Many conservatives in their early flirtation with Newt overlooked the appeal of the candidate who actually lives by the family values they say they admire. Even in an expected unflattering portrait of Mitt in Vanity Fair, he stands out as a family man combining the best of his Mormon teachings as they apply to his marriage and his children. He looks like he believes the teaching of his church that "no other success can compensate for failure in the home."
His wife Ann tells how Mitt would call home from the road, and hearing distress and frustration in her voice, tell her, "Just remember, your job is more important than mine." His wife and sons show no signs of walking the walk with a wink and a nudge we see in so many politicians.

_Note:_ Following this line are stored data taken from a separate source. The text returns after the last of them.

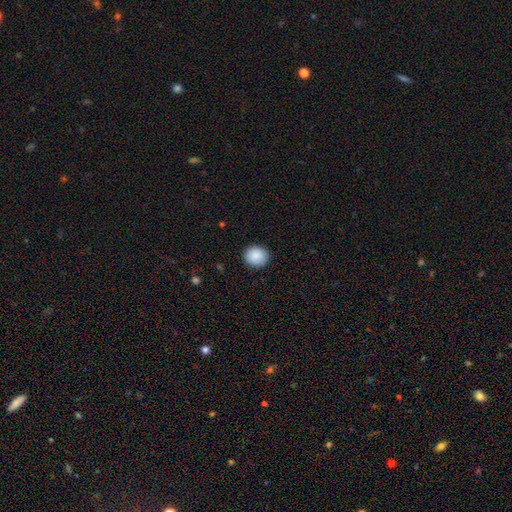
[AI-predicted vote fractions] Morphology: type=smooth (89%); roundness=round (80%); merging=none (90%).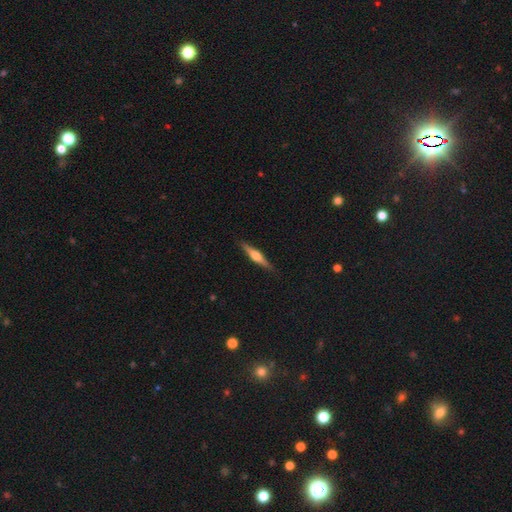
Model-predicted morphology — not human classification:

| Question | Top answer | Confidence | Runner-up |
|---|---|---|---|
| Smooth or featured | featured or disk | 66% | smooth (28%) |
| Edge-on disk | yes | 98% | no (2%) |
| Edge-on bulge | rounded | 89% | boxy (8%) |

The closely knit family, however, poses problems for Mitt the politician, who doesn't display spontaneous warmth outside the circle of family and close friends, who lacks the easy authenticity we expect from candidates. If he shows too much public pride in his faith, the source of his family values, he risks irritating the evangelical Christians who have strong theological differences with Mormonism. But his reticence suggests a coldness that others interpret as lacking warmth and connection. He can be engaging, even warm, in small groups of people he knows, but his habitual self-discipline in an age that doesn't appreciate discipline doesn't translate well. One critic accused him of "having had his sweat glands removed." Faking warmth and practicing spontaneity is not easy. Only the best politicians can do it and make it look authentic.